The resident of Khan Younis, Abu Muhsin, 55, asked “where is Trump who asks for freedom and democracy?”
Meanwhile, in Israel, the cabinet minister, Ze’ev Elkin, said on Monday there was a “window of opportunity” for conversations to resume.

From outside his cabinet, Netanyahu has faced growing criticism for resuming and expanding Israel’s offensive in Gaza. The last complaint came from were Duvdevani, an outstanding retired colonel who led an ex and reserved Israeli paratrooper campaign who requested the end of the war.
Duvdevani told NBC News that a growing number of reservists already rejected calls to return to the service in a war that they consider increasingly politically motivated.
He added that without a new truce between Israel and Hamas, Trump’s intervention was probably the only thing that could stop an expanded offensive.

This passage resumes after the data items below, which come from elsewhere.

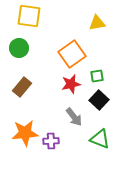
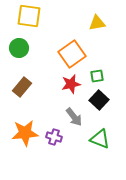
purple cross: moved 3 px right, 4 px up; rotated 21 degrees clockwise
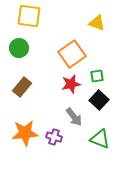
yellow triangle: rotated 30 degrees clockwise
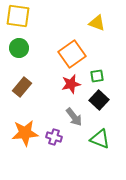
yellow square: moved 11 px left
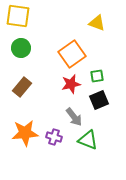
green circle: moved 2 px right
black square: rotated 24 degrees clockwise
green triangle: moved 12 px left, 1 px down
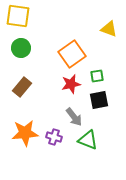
yellow triangle: moved 12 px right, 6 px down
black square: rotated 12 degrees clockwise
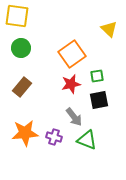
yellow square: moved 1 px left
yellow triangle: rotated 24 degrees clockwise
green triangle: moved 1 px left
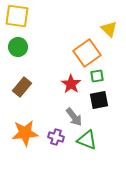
green circle: moved 3 px left, 1 px up
orange square: moved 15 px right, 1 px up
red star: rotated 24 degrees counterclockwise
purple cross: moved 2 px right
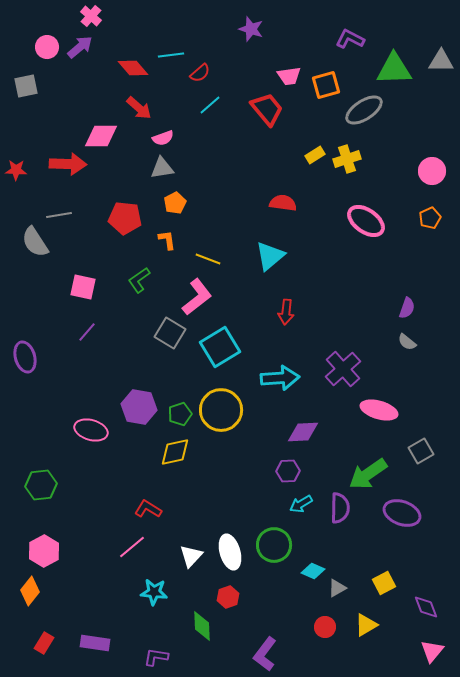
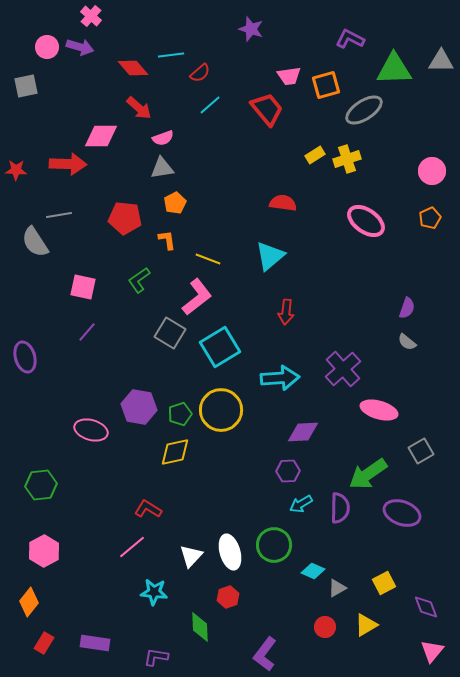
purple arrow at (80, 47): rotated 56 degrees clockwise
orange diamond at (30, 591): moved 1 px left, 11 px down
green diamond at (202, 626): moved 2 px left, 1 px down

“This is the only press form of Netanyahu,” Duvdevani said in a telephone interview on Early Tuesday. “Nothing will happen if Trump will not press it.”
Meanwhile, an audience for Netanyahu’s testimony in his ongoing public corruption trial ended on Tuesday, according to the Israeli newspaper The Times of Israel. It occurred when the Israeli army issued an evacuation warning for the Sanaa de Yemen airport before what appeared to be a pending attack.